Einfach mal auf den Start-Button gehen und dann in das Feld "Ereignis" eingeben. Schon landet man dort.


----------



## Skeilie (3. Oktober 2010)

gibs für das problem keine lösung 

bei mir ist das auch so

mfg


----------



## Belo79 (7. Oktober 2010)

Bei mir leider das gleiche Problem...

habe bereits alles versucht, leider ohne Erfolg.


----------



## Nicklogan (14. Oktober 2010)

Hab das selbe Problem. 

Laut Ereignisprotokoll:


```
Protokollname: Application
Quelle:        Application Hang
Datum:         14.10.2010 19:27:04
Ereignis-ID:   1002
Aufgabenkategorie:(101)
Ebene:         Fehler
Schlüsselwörter:Klassisch
Benutzer:      Nicht zutreffend
Computer:      NAMEGEÄNDERT
Beschreibung:
Programm Program.Blasc3.exe, Version 1.0.0.2 kann nicht mehr unter Windows ausgeführt werden und wurde beendet. 
Überprüfen Sie den Problemverlauf in der Wartungscenter-Systemsteuerung, um nach weiteren Informationen zum Problem zu suchen.
 
Prozess-ID: 138c
 Startzeit: 01cb6bc38e6236e5
 Endzeit: 22
 Anwendungspfad: C:\Users\Benutzer1\AppData\Local\Blasc3\Program.Blasc3.exe
 Berichts-ID: 382a24b4-d7b8-11df-a0c2-a9a2e4db2fd2
```


----------



## ZAM (14. Oktober 2010)

Nicklogan schrieb:


> Programm Program.Blasc3.exe, Version *1.0.0.2* kann nicht mehr unter Windows ausgeführt werden und wurde beendet.
> Überprüfen Sie den Problemverlauf in der Wartungscenter-Systemsteuerung, um nach weiteren Informationen zum Problem zu suchen.



BLASC3 ist bei Version 1.0.0.11 .. mh


----------



## Nicklogan (14. Oktober 2010)

mag ja sein,

allerdings ist die Version die zum Download steht noch die alte 1.0.0.2.
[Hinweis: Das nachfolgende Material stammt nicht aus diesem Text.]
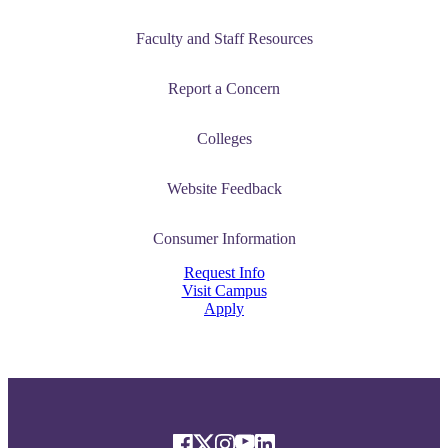
Faculty and Staff Resources
Report a Concern
Colleges
Website Feedback
Consumer Information
Request Info
Visit Campus
Apply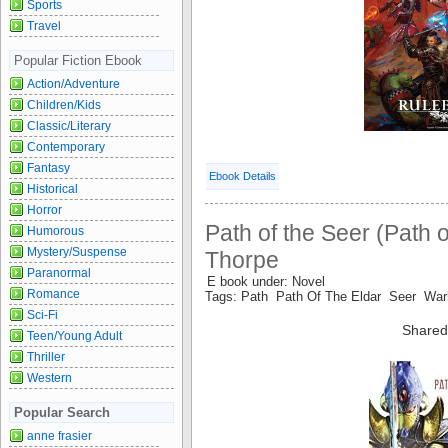
Sports
Travel
Popular Fiction Ebook
Action/Adventure
Children/Kids
Classic/Literary
Contemporary
Fantasy
Ebook Details
Historical
Horror
Path of the Seer (Path o
Humorous
Mystery/Suspense
Thorpe
Paranormal
E book under: Novel
Romance
Tags: Path Path Of The Eldar Seer 
Sci-Fi
Shared
Teen/Young Adult
Thriller
Western
Popular Search
anne frasier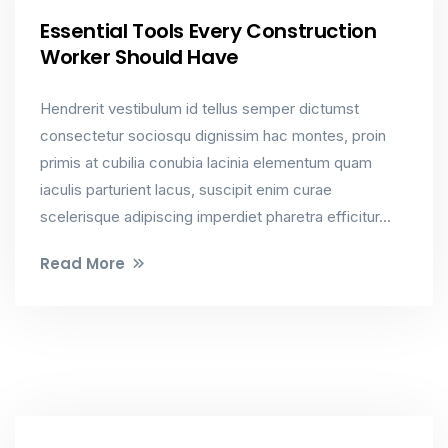
Essential Tools Every Construction
Worker Should Have
Hendrerit vestibulum id tellus semper dictumst
consectetur sociosqu dignissim hac montes, proin
primis at cubilia conubia lacinia elementum quam
iaculis parturient lacus, suscipit enim curae
scelerisque adipiscing imperdiet pharetra efficitur...
Read More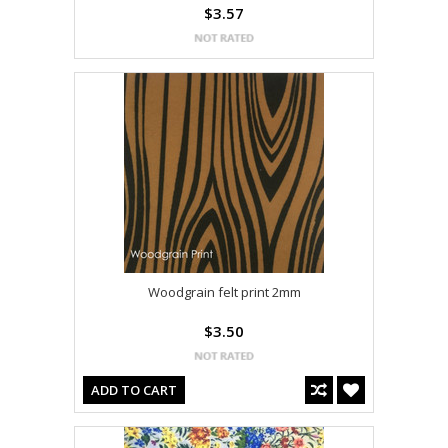
$3.57
Woodgrain felt print 2mm
$3.50
ADD TO CART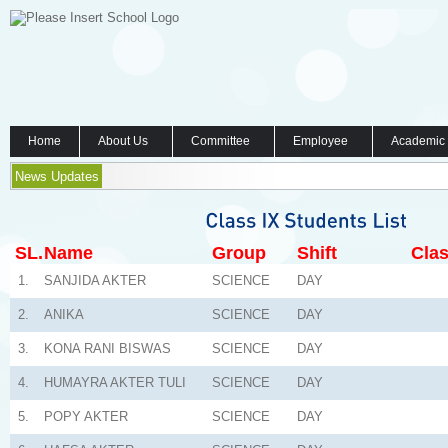
Home
About Us
Committee
Employee
Academic
News Updates
SL.
Name
Group
Shift
Clas
1.
SANJIDA AKTER
SCIENCE
DAY
2.
ANIKA
SCIENCE
DAY
3.
KONA RANI BISWAS
SCIENCE
DAY
4.
HUMAYRA AKTER TULI
SCIENCE
DAY
5.
POPY AKTER
SCIENCE
DAY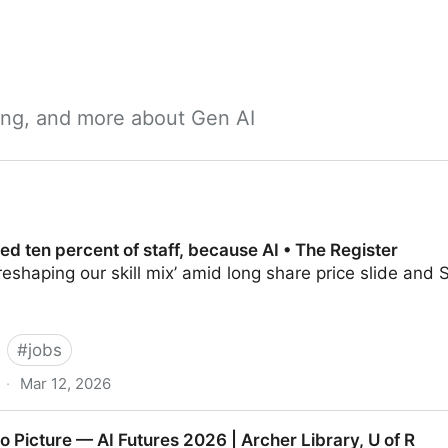
ning, and more about Gen AI
hed ten percent of staff, because AI • The Register
reshaping our skill mix’ amid long share price slide an
#
jobs
·
Mar 12, 2026
t of staff, because AI • The Register
 Picture — AI Futures 2026 | Archer Library, U of R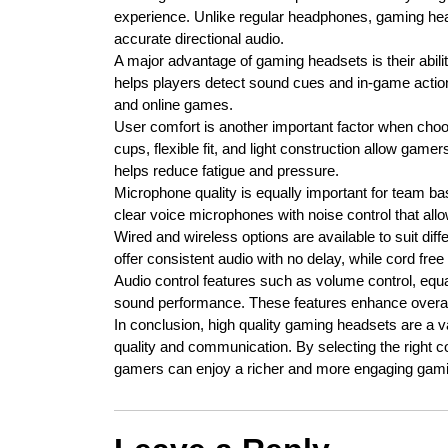
experience. Unlike regular headphones, gaming hea
accurate directional audio.
A major advantage of gaming headsets is their abil
helps players detect sound cues and in-game action
and online games.
User comfort is another important factor when cho
cups, flexible fit, and light construction allow game
helps reduce fatigue and pressure.
Microphone quality is equally important for team 
clear voice microphones with noise control that all
Wired and wireless options are available to suit d
offer consistent audio with no delay, while cord f
Audio control features such as volume control, equa
sound performance. These features enhance overal
In conclusion, high quality gaming headsets are a
quality and communication. By selecting the right 
gamers can enjoy a richer and more engaging gami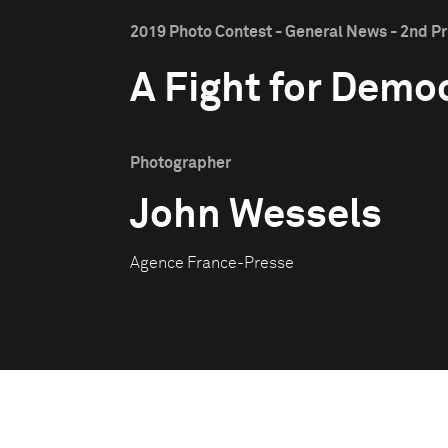
2019 Photo Contest - General News - 2nd Pr
A Fight for Demo
Photographer
John Wessels
Agence France-Presse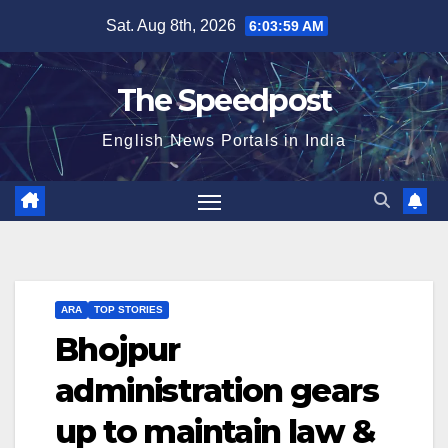
Skip
Sat. Aug 8th, 2026
6:03:59 AM
to
content
The Speedpost
English News Portals in India
ARA
TOP STORIES
Bhojpur
administration gears
up to maintain law &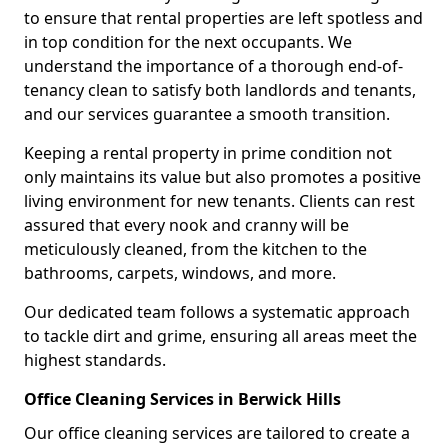
to ensure that rental properties are left spotless and
in top condition for the next occupants. We
understand the importance of a thorough end-of-
tenancy clean to satisfy both landlords and tenants,
and our services guarantee a smooth transition.
Keeping a rental property in prime condition not
only maintains its value but also promotes a positive
living environment for new tenants. Clients can rest
assured that every nook and cranny will be
meticulously cleaned, from the kitchen to the
bathrooms, carpets, windows, and more.
Our dedicated team follows a systematic approach
to tackle dirt and grime, ensuring all areas meet the
highest standards.
Office Cleaning Services in Berwick Hills
Our office cleaning services are tailored to create a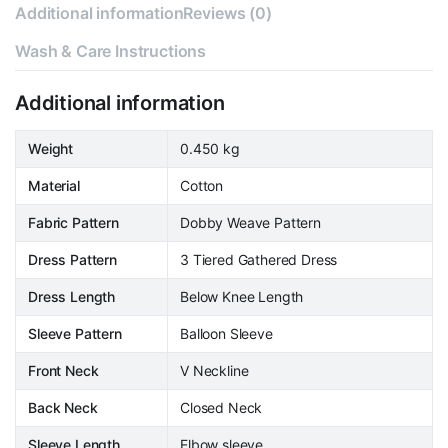
Additional information
Reviews (0)
Wash & Care Instructions
Additional information
Weight
0.450 kg
Material
Cotton
Fabric Pattern
Dobby Weave Pattern
Dress Pattern
3 Tiered Gathered Dress
Dress Length
Below Knee Length
Sleeve Pattern
Balloon Sleeve
Front Neck
V Neckline
Back Neck
Closed Neck
Sleeve Length
Elbow sleeve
Zum automatischen Download der neuen Version kommt es gar nicht, da sich blasc bereits aufgehangen hat, noch ehe das updaten starten konnte.


----------



## SajaT (17. Oktober 2010)

Bei mir schmiert Blasc3 auch immer ab und dann steht da:

"Dieses Programm erfordert die Komponente "flash.ocx". Diese ist in dieser Windows-Version nicht mehr enthalten."

Ich habe Windows 7 64-bit


----------



## kaepteniglo (17. Oktober 2010)

Ja, hast du denn Flash installiert?


----------



## SajaT (17. Oktober 2010)

ja

hab denn jetzt schon so oft installiert, das reicht für 20 Rechner


----------



## Gestar (25. Oktober 2010)

Hab das gleiche Problem.



Alte Version deinstalliert, da diese nicht mehr funktioniert.

Die neue Version : 1.0.0.12 (15.10.2010) runtergeladen und installiert


Fehlermeldung laut Eventlog Program.Blasc3.exe, Version 1.0.0.2 kann nicht mehr unter Windows ausgeführt werden und wurde beendet. 
Überprüfen Sie den Problemverlauf in der Wartungscenter-Systemsteuerung, um nach weiteren Informationen zum Problem zu suchen.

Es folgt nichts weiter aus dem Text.